Levitt touches a very enlightening aspect, ‘creative destruction’. Creative destruction is that companies will have to destroy their own highly profitable assets in order to produce products that will satisfy customer needs and wants before other industries take charge. Management must diversify from the usual act of production orientation. According to Levitt, “no amount of wishful thinking can save them from the necessity of engaging in this form of creative destruction”.
The typical belief that research and development will ensure company growth is also a hindrance in industry innovation and advancement. The issue is not that companies do not pay attention to research and development, rather it is that they pay too much attention. This causes their focus to be more strictly on product research, development, and perfection. Because electronic products are very complex, management creates a selective bias in favor of research and production at the expense of marketing.
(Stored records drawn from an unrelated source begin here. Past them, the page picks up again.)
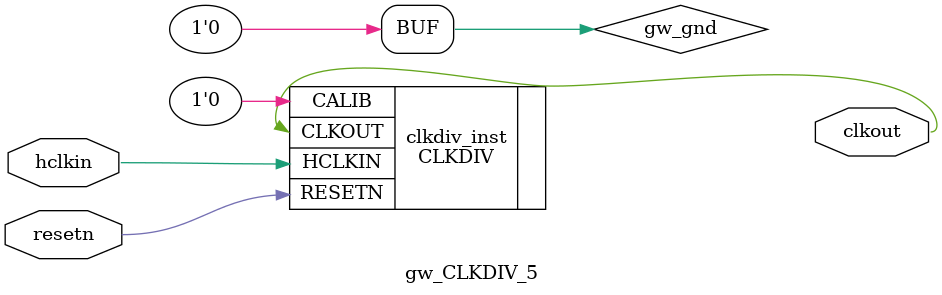
<source format=v>

module gw_CLKDIV_5 (clkout, hclkin, resetn);

output clkout;
input hclkin;
input resetn;

wire gw_gnd;

assign gw_gnd = 1'b0;

CLKDIV clkdiv_inst (
    .CLKOUT(clkout),
    .HCLKIN(hclkin),
    .RESETN(resetn),
    .CALIB(gw_gnd)
);

defparam clkdiv_inst.DIV_MODE = "5";
defparam clkdiv_inst.GSREN = "false";

endmodule //gw_CLKDIV_5

</source>
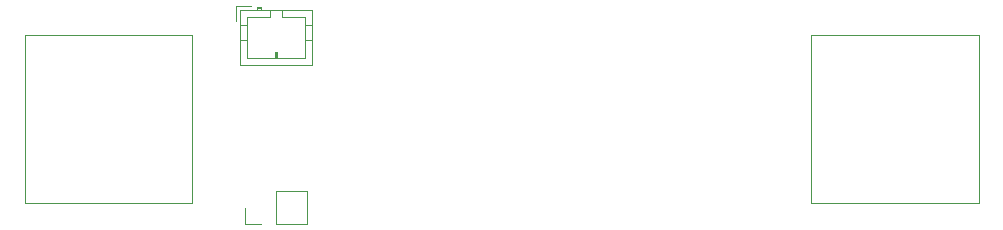
<source format=gbr>
%TF.GenerationSoftware,KiCad,Pcbnew,9.0.3*%
%TF.CreationDate,2025-07-16T18:33:31-04:00*%
%TF.ProjectId,board,626f6172-642e-46b6-9963-61645f706362,rev?*%
%TF.SameCoordinates,Original*%
%TF.FileFunction,Legend,Top*%
%TF.FilePolarity,Positive*%
%FSLAX46Y46*%
G04 Gerber Fmt 4.6, Leading zero omitted, Abs format (unit mm)*
G04 Created by KiCad (PCBNEW 9.0.3) date 2025-07-16 18:33:31*
%MOMM*%
%LPD*%
G01*
G04 APERTURE LIST*
%ADD10C,0.120000*%
G04 APERTURE END LIST*
D10*
%TO.C,J2*%
X40540001Y-20140000D02*
X40540001Y-21390000D01*
X40840001Y-20440000D02*
X40840001Y-25160000D01*
X40840001Y-21750001D02*
X41450001Y-21750000D01*
X40840001Y-23049999D02*
X41450001Y-23050000D01*
X40840001Y-25160000D02*
X46960001Y-25160000D01*
X41450001Y-21050000D02*
X41450001Y-24550000D01*
X41450001Y-24550000D02*
X46350001Y-24550000D01*
X41790001Y-20140000D02*
X40540001Y-20140000D01*
X42300001Y-20239999D02*
X42300001Y-20440000D01*
X42600001Y-20239999D02*
X42300001Y-20239999D01*
X42600001Y-20340000D02*
X42300001Y-20340000D01*
X42600001Y-20440000D02*
X42600001Y-20239999D01*
X43400001Y-20440000D02*
X43400001Y-21049999D01*
X43400001Y-21049999D02*
X41450001Y-21050000D01*
X43800001Y-24050000D02*
X44000001Y-24050000D01*
X43800002Y-24550000D02*
X43800001Y-24050000D01*
X43900001Y-24550000D02*
X43900001Y-24050000D01*
X44000001Y-24050000D02*
X44000001Y-24550000D01*
X44400001Y-21050000D02*
X44400001Y-20440000D01*
X46350001Y-21049999D02*
X44400001Y-21050000D01*
X46350001Y-24550000D02*
X46350001Y-21049999D01*
X46960001Y-20440000D02*
X40840001Y-20440000D01*
X46960001Y-21750000D02*
X46350001Y-21750000D01*
X46960001Y-23050000D02*
X46350001Y-23050000D01*
X46960001Y-25160000D02*
X46960001Y-20440000D01*
%TO.C,J4*%
X41245000Y-38580000D02*
X41245001Y-37200000D01*
X42625000Y-38579999D02*
X41245000Y-38580000D01*
X43895000Y-38580000D02*
X46545000Y-38580000D01*
X43895000Y-38580000D02*
X43895000Y-35820000D01*
X46545000Y-38580000D02*
X46545000Y-35820000D01*
X43895000Y-35820000D02*
X46545000Y-35820000D01*
%TO.C,SW1*%
X36800000Y-36800000D02*
X36800000Y-22600000D01*
X36800000Y-22600000D02*
X22600000Y-22600000D01*
X22600000Y-22600000D02*
X22600000Y-36800000D01*
X22600000Y-36800000D02*
X36800000Y-36800000D01*
%TO.C,SW2*%
X89200000Y-36800000D02*
X103400000Y-36800000D01*
X89200000Y-22600000D02*
X89200000Y-36800000D01*
X103400000Y-22600000D02*
X89200000Y-22600000D01*
X103400000Y-36800000D02*
X103400000Y-22600000D01*
%TD*%
M02*

</source>
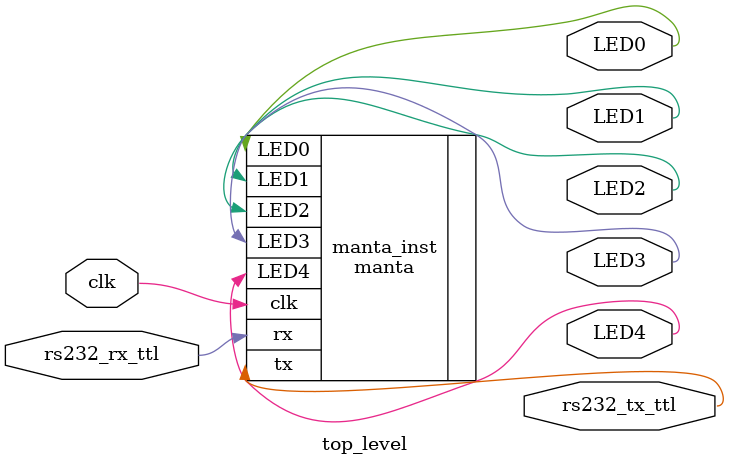
<source format=sv>
`default_nettype none
`timescale 1ns / 1ps

`include "manta.v"

module top_level (
	input wire clk,

    output logic LED0,
    output logic LED1,
    output logic LED2,
    output logic LED3,
    output logic LED4,

	input wire rs232_rx_ttl,
	output logic rs232_tx_ttl
	);

    manta manta_inst (
        .clk(clk),

        .rx(rs232_rx_ttl),
        .tx(rs232_tx_ttl),

        .LED0(LED0),
        .LED1(LED1),
        .LED2(LED2),
        .LED3(LED3),
        .LED4(LED4));
endmodule

`default_nettype wire
</source>
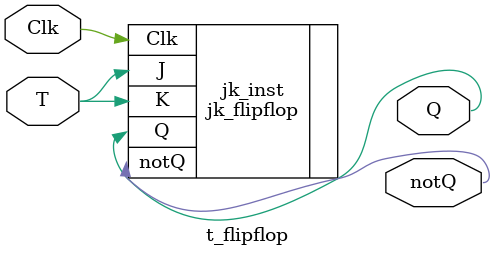
<source format=v>
module t_flipflop(
    input T, Clk,
    output Q,
    output notQ
);

    jk_flipflop jk_inst(
        .J(T),
        .K(T),
        .Clk(Clk),
        .Q(Q),
        .notQ(notQ)
    );

endmodule

</source>
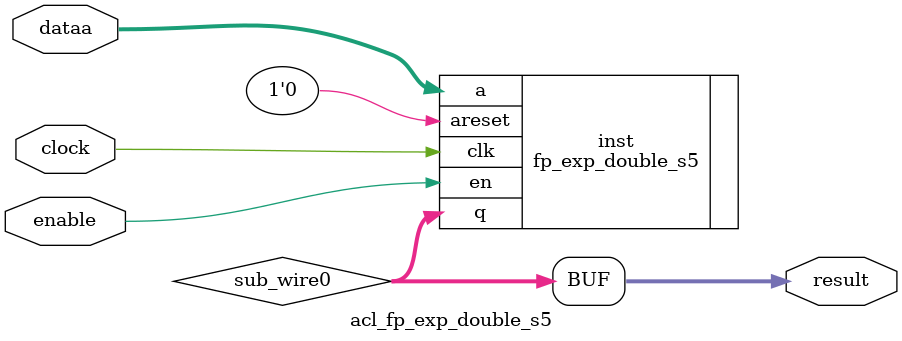
<source format=v>
`timescale 1 ps / 1 ps
module acl_fp_exp_double_s5 (
	enable,
	clock,
	dataa,
	result);

	input	  enable;
	input	  clock;
	input	[63:0]  dataa;
	output	[63:0]  result;

	wire [63:0] sub_wire0;
	wire [63:0] result = sub_wire0[63:0];

  fp_exp_double_s5 inst(
        .a(dataa),
        .en(enable),
        .q(sub_wire0),
        .clk(clock),
        .areset(1'b0)
        );

endmodule

</source>
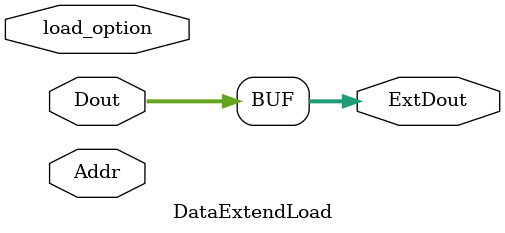
<source format=v>
`timescale 1ns / 1ns


module DataExtendLoad(
    input [31:0] Dout,
    input [31:0] Addr,
    input [2:0] load_option,
    output [31:0] ExtDout
    );

    assign ExtDout = Dout;
endmodule

</source>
Hence, the company tends to view itself as making things rather than satisfying customer needs.
The author goes on to talk about the ‘stepchild treatment’. Again he gives the example of the oil industry whose focus is improvement in production than customers, thus resulting in marketing receiving a stepchild treatment. Under the heading of some list of articles, oil industry’s major functional areas were listed, except marketing, once again illustrating the stepchild treatment of marketing.
Lastly, case after case, industries have fallen under the shadow of mismanagement. What usually gets emphasized is selling, not marketing. This is a mistake, because selling focuses on the needs of the seller, whereas marketing concentrates on the needs of the buyer. An organization must learn to think of itself not as producing goods or services but as doing the things that will make people want to do business with it. And in every case, the management of an organization is responsible for creating an environment that reflects this mission.